Gabe, Brandon and Brandon’s wife, Samantha, also helped found a new school, the Robert F. Smith STEAM Academy. The HBCU-style high school opened this year with the goal of sending high-achieving students to Florida A&M University on scholarships. While they hope Montbello High’s replacement will become a neighborhood hub and create a newfound sense of pride for kids in the area, Gabe said this additional, community-driven school is also necessary right now.
The fight over Montbello High has always been bigger than a school. The Montbello Warriors have always been bigger than sports.
Leonardo Ramos, a senior this year at STRIVE Prep – RISE, was a skinny kid when he showed up to Warriors football practice as a freshman. But by the time he reached his senior year, he’d bulked up and found his place on the team.
Nicknamed “Crazy Leo” for his relentless attacks on quarterbacks and linemen, Ramos’ energy and charisma made him a de facto leader among his peers. At the start and end of each practice, he’d lead the team in a chanting frenzy as players rushed into a huddle.
“One, two, three – Warriors! Four, five, six – Family!”
But Ramos’ season didn’t go the way he’d hoped. He was recently diagnosed with Rhabdomyolysis, a kidney disease that shuts his body down with cramps if he pushes himself too hard. During the Warriors’ first varsity game of the season, Ramos began to feel tingling in his hands and feet as the clock counted down to halftime.
As his teammates rushed out of the locker room to begin the third quarter against the ThunderRidge Grizzlies, EMTs prepared to load Ramos into an ambulance. The medics stuck an IV in his arm and staved off a full-on cramp attack, but he spent the night in the hospital and had to sit out the next seven games.
For years, Ramos’ life revolved around football. His whole plan after graduation involved some kind of college ball, and that suddenly became a less likely scenario.
But Ramos said his coaches have prepared him to become more than an athlete. Those lessons will guide him wherever he ends up.
“Football shaped me, who I am. It taught me leadership. It taught me confidence. It taught me to be courageous. It taught me how to be a man,” he said one afternoon on the sidelines of the field Lindsay and his colleagues fought to restore. He still couldn’t dress out in pads and his jersey. “Everything happens for a reason. It’s a book written. If this happens, it’s meant to happen. Wherever it takes me, it takes me.”
Setting kids up on a path is the kind of thing that gets Warriors coaches out of bed in the morning. For Tony Lindsay Sr., that’s more than a turn of phrase. Though he’s the team’s leader, his coaching job doesn’t pay a living wage. Lindsay heads to work at about 4 a.m. every day to drive an RTD bus between Green Valley Ranch and Parker, then heads to his field to train his players each afternoon. It’s a grueling schedule for anyone, let alone someone in their 60s.
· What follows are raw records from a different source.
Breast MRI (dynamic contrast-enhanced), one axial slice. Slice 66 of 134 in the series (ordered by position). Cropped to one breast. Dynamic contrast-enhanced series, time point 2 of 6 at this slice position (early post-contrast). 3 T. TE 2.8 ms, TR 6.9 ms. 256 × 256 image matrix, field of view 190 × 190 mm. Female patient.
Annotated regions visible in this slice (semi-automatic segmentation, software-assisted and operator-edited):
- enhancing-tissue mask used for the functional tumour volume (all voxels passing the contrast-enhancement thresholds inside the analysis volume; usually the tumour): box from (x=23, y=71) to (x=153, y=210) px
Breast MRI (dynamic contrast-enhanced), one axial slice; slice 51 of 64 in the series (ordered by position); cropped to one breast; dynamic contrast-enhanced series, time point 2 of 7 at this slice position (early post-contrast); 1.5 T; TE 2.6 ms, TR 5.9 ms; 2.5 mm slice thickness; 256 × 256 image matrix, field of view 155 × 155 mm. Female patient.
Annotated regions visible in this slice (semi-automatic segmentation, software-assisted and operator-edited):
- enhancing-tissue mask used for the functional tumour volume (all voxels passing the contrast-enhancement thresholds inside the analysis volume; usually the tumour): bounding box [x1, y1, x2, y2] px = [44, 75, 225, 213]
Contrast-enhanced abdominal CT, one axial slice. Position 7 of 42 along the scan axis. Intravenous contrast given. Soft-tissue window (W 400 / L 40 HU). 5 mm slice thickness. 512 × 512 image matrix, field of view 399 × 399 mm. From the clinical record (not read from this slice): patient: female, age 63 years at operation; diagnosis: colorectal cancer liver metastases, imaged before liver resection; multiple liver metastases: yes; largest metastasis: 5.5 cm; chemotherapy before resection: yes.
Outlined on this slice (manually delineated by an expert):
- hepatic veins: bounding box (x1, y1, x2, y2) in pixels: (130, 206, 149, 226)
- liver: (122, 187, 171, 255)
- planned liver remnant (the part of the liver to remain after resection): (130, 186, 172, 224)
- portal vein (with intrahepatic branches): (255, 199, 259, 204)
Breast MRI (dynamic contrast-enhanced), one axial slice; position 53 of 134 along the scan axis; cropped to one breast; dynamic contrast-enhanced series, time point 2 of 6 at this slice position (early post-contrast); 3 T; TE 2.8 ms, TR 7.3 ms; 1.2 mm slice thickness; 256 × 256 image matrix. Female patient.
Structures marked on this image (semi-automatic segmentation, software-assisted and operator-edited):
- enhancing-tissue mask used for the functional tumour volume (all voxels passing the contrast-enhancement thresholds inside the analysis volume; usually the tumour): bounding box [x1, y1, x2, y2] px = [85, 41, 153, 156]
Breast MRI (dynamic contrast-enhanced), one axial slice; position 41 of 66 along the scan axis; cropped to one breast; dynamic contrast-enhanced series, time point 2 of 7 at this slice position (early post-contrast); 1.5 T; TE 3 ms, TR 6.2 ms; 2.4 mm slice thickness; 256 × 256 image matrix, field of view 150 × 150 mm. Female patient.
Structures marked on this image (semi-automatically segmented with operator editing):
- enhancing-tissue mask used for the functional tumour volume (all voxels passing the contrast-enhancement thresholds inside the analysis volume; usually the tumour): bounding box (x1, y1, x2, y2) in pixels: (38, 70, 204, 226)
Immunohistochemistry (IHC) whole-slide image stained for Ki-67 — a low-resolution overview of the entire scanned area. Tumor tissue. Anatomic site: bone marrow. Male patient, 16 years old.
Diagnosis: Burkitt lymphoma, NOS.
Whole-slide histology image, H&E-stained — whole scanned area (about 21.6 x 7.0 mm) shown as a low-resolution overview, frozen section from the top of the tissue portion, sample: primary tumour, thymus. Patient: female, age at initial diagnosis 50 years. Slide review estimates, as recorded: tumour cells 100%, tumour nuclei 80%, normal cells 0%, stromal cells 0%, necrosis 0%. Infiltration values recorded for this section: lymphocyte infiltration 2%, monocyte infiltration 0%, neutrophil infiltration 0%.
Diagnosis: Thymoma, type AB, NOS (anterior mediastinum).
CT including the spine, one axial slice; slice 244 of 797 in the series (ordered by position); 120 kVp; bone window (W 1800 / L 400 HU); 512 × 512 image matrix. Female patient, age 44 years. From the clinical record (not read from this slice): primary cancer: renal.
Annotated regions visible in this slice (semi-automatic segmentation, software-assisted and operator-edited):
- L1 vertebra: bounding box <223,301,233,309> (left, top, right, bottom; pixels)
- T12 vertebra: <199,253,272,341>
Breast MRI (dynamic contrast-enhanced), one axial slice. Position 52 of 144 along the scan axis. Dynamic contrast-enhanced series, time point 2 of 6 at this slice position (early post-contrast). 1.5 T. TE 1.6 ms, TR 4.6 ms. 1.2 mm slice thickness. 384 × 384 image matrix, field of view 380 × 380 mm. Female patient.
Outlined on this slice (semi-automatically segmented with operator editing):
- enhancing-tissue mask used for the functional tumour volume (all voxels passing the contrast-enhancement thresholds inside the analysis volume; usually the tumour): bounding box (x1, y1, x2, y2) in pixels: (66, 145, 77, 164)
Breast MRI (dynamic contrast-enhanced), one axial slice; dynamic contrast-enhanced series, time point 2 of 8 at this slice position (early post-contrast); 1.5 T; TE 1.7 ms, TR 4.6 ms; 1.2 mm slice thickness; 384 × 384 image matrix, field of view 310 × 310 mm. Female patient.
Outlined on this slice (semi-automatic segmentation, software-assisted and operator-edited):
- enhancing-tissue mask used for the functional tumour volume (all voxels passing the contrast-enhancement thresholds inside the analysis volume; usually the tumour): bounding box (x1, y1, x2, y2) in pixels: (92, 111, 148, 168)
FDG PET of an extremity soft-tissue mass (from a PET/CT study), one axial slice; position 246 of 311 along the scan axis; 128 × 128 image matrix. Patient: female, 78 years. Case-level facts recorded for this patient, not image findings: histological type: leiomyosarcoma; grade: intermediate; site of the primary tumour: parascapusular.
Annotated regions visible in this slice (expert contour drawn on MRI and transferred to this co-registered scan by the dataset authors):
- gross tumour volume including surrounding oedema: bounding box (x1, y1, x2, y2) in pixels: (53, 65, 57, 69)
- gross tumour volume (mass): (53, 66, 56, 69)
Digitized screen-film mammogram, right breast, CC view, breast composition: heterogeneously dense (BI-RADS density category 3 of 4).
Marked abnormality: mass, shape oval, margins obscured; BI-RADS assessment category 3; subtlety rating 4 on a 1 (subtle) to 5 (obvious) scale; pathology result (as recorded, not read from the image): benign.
Lindsay and his staff are driven by a sense of responsibility — that their work on the field will help secure the futures of the students they fight for.
“We have to protect our kids, and we have to do it our way. We protect our kids the best way we can through this football. So we use that to bring them in. And as they come in, we grow them up and we talk to them and hopefully they learn,” Lindsay said one evening in a near-whisper; talking about this stuff usually brings him close to tears. “We all have our purpose, and this is our purpose.”